EMERGENCY crews were at full stretch this evening dealing with hundreds of flooding calls today as torrential rain swept the county.

By 1.35pm alone, the fire service said it had received 100 calls from Abingdon to Bloxham and was dealing with those affecting properties as a priority.

Homes were reported flooded in places as far apart as Marston and Witney, and Helmdon, near Banbury, to Sutton Courtenay.

Oxfordshire Fire and Rescue Service is using specialist equipment to pump water from homes and helping residents to salvage furniture and personal belongings. It is being supported by the national Fire and Rescue Co-ordination Centre in West Yorkshire.

A high-volume pumping unit is being used at the Ladygrove Estate at Didcot.

Another pumping unit from Berkshire is pumping water from more than 300 homes in Bampton that have been affected by flood water. One hundred Bampton residents may have to be evacuated.

Anyone in the Bampton area who needs temporary accommodation should make their way to West Oxfordshire District Council's Elmfield offices in New Yatt Road in Witney or call 01993 705056 for advice.

The flood water has also affected the electricity supply in the area and 1,200 homes are without power.

A spokesman for Oxfordshire County Council said Oxfordshire Fire and Rescue Service was working with Thames Valley Police, the county council's emergency planners, Oxfordshire Highways and the Environment Agency to respond to as many incidents as possible.

More than 1,000 homes in the Cumnor and Farmoor area were without power from about 11.20am and drivers are facing chaos and disruption.

Flooding hit many roads and the Highways Agency urged drivers to slow down.

Only one lane was open in each direction on the M40 between Banbury and Bishop's Tachbrook, near Leamington Spa, due to flood water on the carriageway near Gaydon and the parallel B4100 was also barely passable due to widespread flooding.

Some drivers on the M40 were stuck for four hours in queues.

The A40 Oxford Northern bypass was closed eastbound between the Wolvercote and Headington roundabouts.

Among the other roads affected by flooding were the B4044 via Swinford toll bridge, Church Road in Radley, High Street in Cropredy, Main Street in Hanwell, the A4095/A4022 Woodgreen Hill junction in Witney, the Bicester bypass, the A421/A4421 junction near Finmere, the A43 north of junction 10 of the M40 at Ardley, the A420/A417 junction at Faringdon and all roads around Uffington.

The Bicester bypass was also badly affected.

Trains were also hit by the disruption, with no services running from Oxford and Banbury on Chiltern Railways to the West Midlands and the north.

The Cotswold Line is also flooded and Virgin's cross-country lines going through Oxfordshire have also been cancelled.

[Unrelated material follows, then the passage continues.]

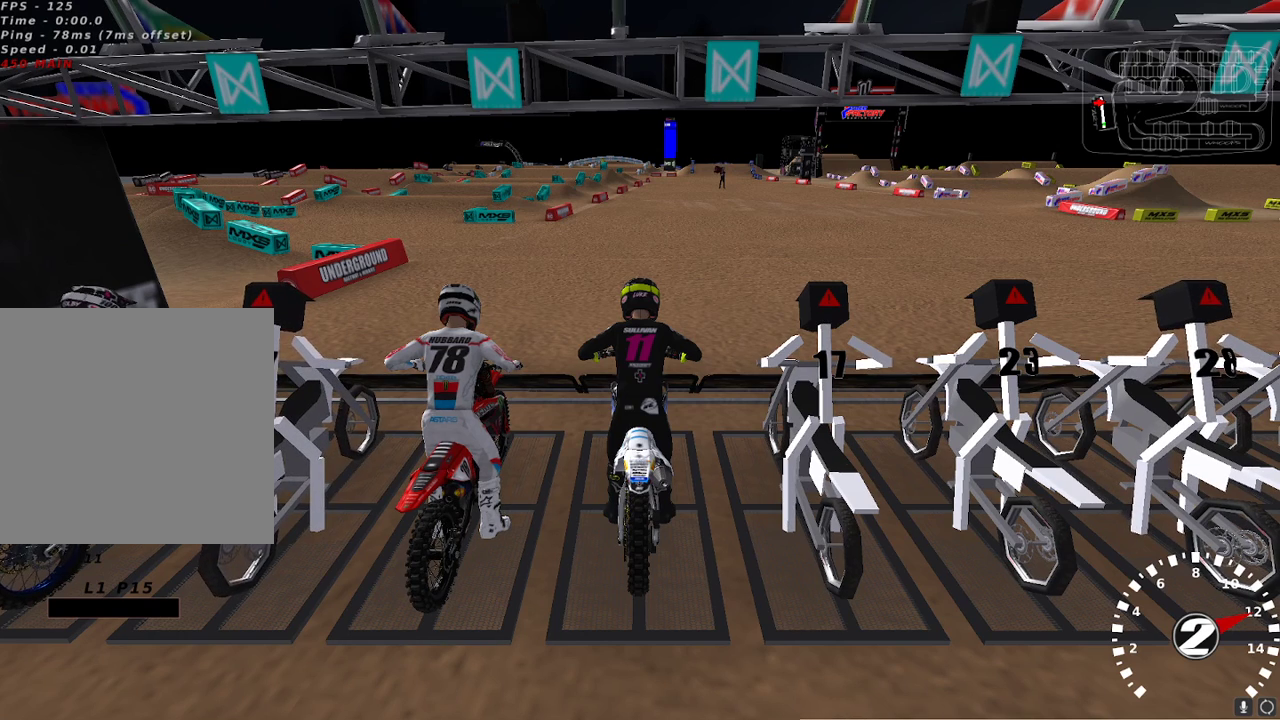
{"buttons": ["L1", "R2"], "left_stick": "center", "right_stick": "center", "events": []}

The railway west of Didcot, towards Swindon, has also been affected by the floods.

First Great Western today advised passengers not to travel by train because of the extreme weather conditions.

Routes between Oxford, London Paddington and Bristol have been severely disrupted or cancelled due to the flash flooding across the South.

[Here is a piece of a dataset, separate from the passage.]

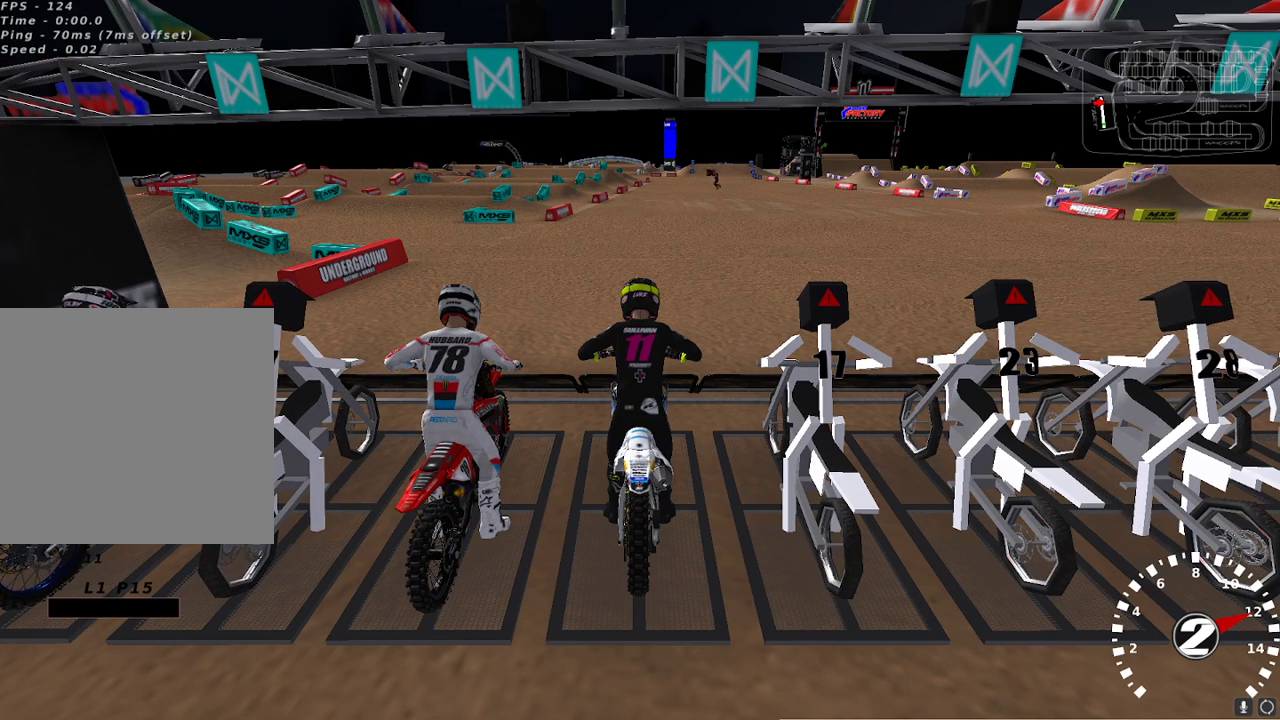
{"buttons": ["L1", "R2"], "left_stick": "center", "right_stick": "center", "events": []}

First Great Western spokesman Adrian Ruck said: "We are advising people not to travel by train this afternoon and this evening.

"The likelihood is that even if the flooding subsides, all our trains will be in the wrong places and there will still be severe delays."

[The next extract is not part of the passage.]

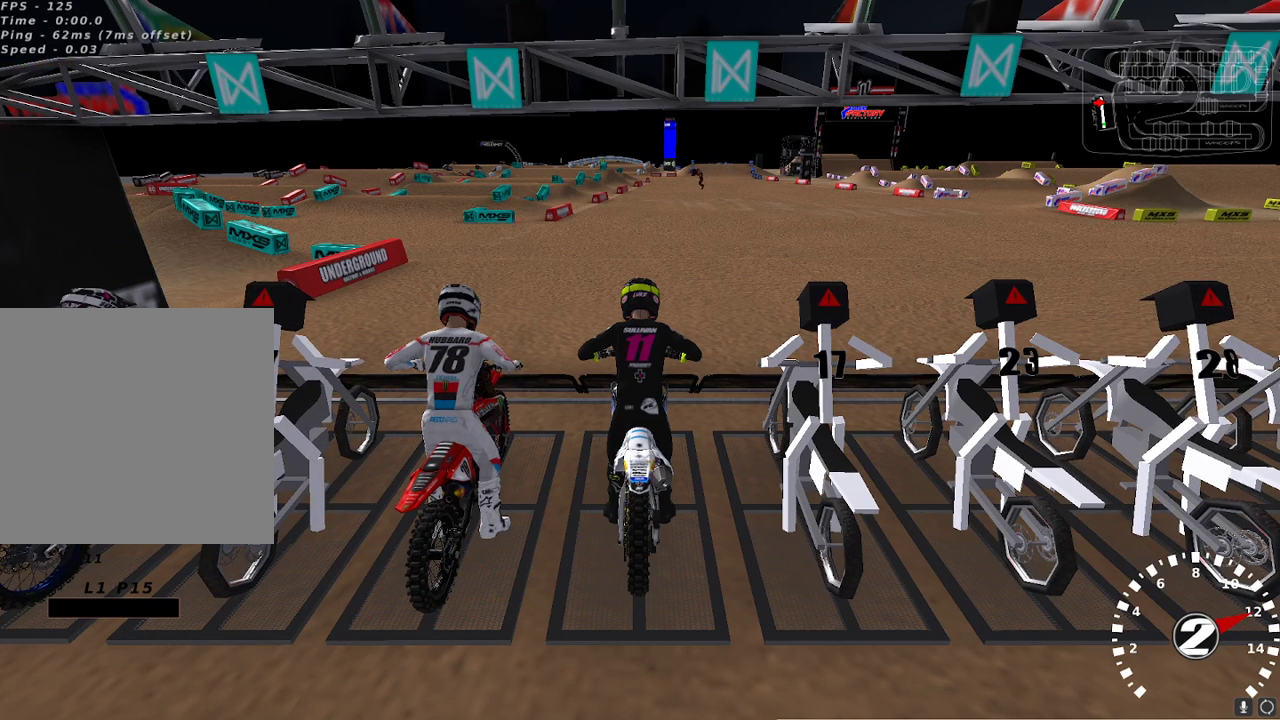
{"buttons": ["L1", "R2"], "left_stick": "center", "right_stick": "center", "events": []}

Some schools, including the 1,000-pupil St Gregory the Great, in Cowley, Oxford, closed early.

Other schools closed included: Bampton Church of England Primary School, Beckley Church of England Primary School, Carterton Primary School, Cropredy Church of England Primary School, Ewelme Church of England (Aided) Primary School, Gosford Hill School Middle Barton School, North Leigh Church of England Primary School, South Stoke Primary School, The Warriner School, Bloxham.

Forecasters said the rain was expected to continue throughout the day with up to two inches of rain in the worst-affected areas.

Experts said an area of low pressure over Oxfordshire, Hertfordshire and Bedfordshire meant heavy rain would continue throughout the afternoon.

Met Office spokesman Barry Grommett said: "Oxfordshire is undoubtedly one of the worst affected areas in the country and that's why the severe weather warning has been issued.

He said there could be up to four inches in the worst-hit areas like the Cotswolds.

"That means the drains will be stressed and residents should be warned that there could be flash flooding. The rain should finally start to ease this evening.

"Tomorrow will not be totally dry but the rain will not be so prolonged. There will be some heavy showers in the afternoon."

A Highways Agency spokesman warned drivers to beware surface water on the roads, and to drive carefully, slowing down in the wet conditions and using their headlights.

The Environment Agency has issued 31 Flood Watches on the River Thames, with six in Oxfordshire including from St John's Lock, Lechlade to Eynsham Lock, and on the rivers Cherwell, Evenlode, Ock, Ray and Thame.

The Flood Watch warning tells residents that flooding of low lying lands and roads is expected.

The Goring and Streatley Regatta has been cancelled but other major events scheduled for the weekend are still on, including Fly to the Past at Blenheim Palace.